What is the attitude of your church?
“The business of the church is to make more and better disciples.” – Bob Logan Beyond Church Growth
The church is a supernatural organism with a missionary purpose. Jesus makes that very clear in his instructions to his disciples recorded in Matthew 28, “… go and make disciples of all nations.” We are commissioned by God and given the authority of God to make disciples of people everywhere at all times and in all circumstances. And how is a disciple made? By introducing people to the Risen Christ and inviting them to enter into a life-transforming relationship with Jesus and becoming a part of His servant community in the world.
Church growth advocates often see the ministry of the church in marketing terms. “We need to be gaining and retaining members.” Churches of a mission from God think in terms of evangelism and discipleship.
Disciples are members of the Church, the Body of Christ. Members, however, are not necessarily disciples. Actually, you cannot be a member of the Church (including its local manifestation, a congregation) without being a disciples. Only a Christian can be a member of the Church of God.
The purpose of the church is to make more disciples. Church growth and church membership drives are often about getting more of the existing disciples into a local congregation.
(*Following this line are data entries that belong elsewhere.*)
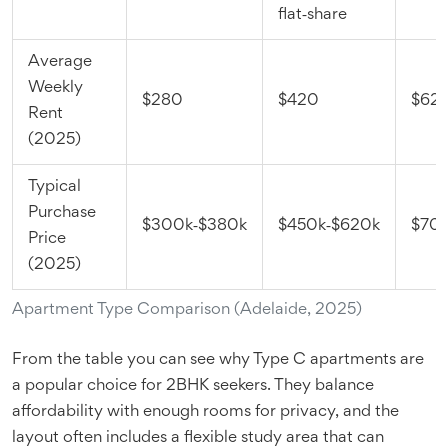
flat‑share
Average
Weekly
$280
$420
$62
Rent
(2025)
Typical
Purchase
$300k‑$380k
$450k‑$620k
$70
Price
(2025)
Apartment Type Comparison (Adelaide, 2025)
From the table you can see why Type C apartments are
a popular choice for 2BHK seekers. They balance
affordability with enough rooms for privacy, and the
layout often includes a flexible study area that can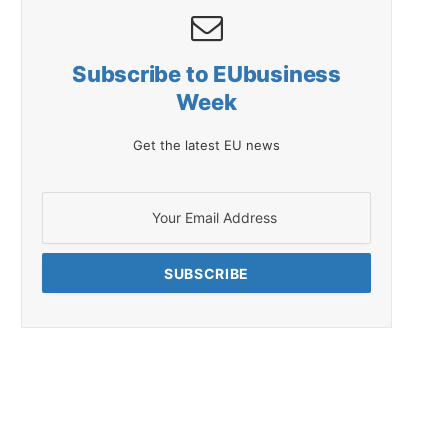
Subscribe to EUbusiness
Week
Get the latest EU news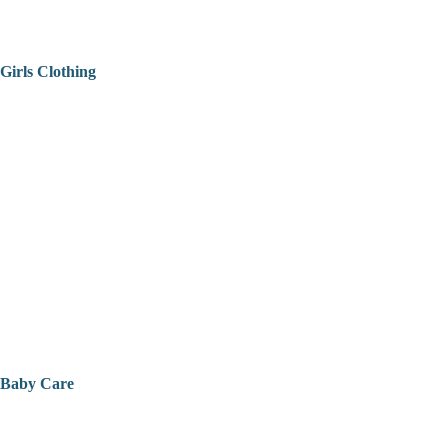
Girls Clothing
Baby Care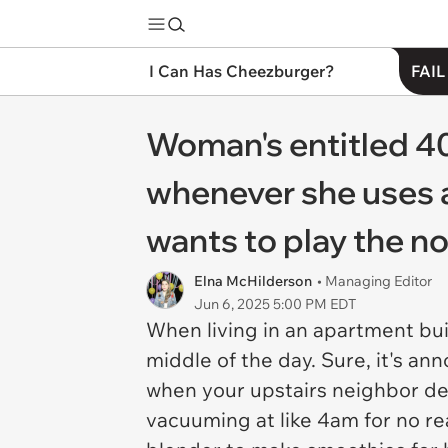
I Can Has Cheezburger?
FAIL
Woman's entitled 40
whenever she uses an
wants to play the noi
Elna McHilderson
• Managing Editor
Jun 6, 2025 5:00 PM EDT
When living in an apartment bu
middle of the day. Sure, it's an
when your upstairs neighbor de
vacuuming at like 4am for no reas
Whenever that is the primary reason for a church’s invitation and recruitment you sow the seeds of disobedience to the Great Commission. The purpose of the Church is to make more disciples, to add new people to the Kingdom of God and to His church. To add new disciples.
Gaining is about evangelism. You cannot be faithful to your calling as the Church if you do not concentrate on evangelism. Gaining is not about quality programs well packaged and properly advertised. Gaining is not about recruiting more people to do the work of the Church and to pay its bills. Gaining is about making new disciples for Jesus Christ. Programs, advertising, invitational campaigns are tools of evangelism – important tools. But unless they are drawing people into committed relationships with Jesus Christ we have not carried out the biblical mandate for gaining.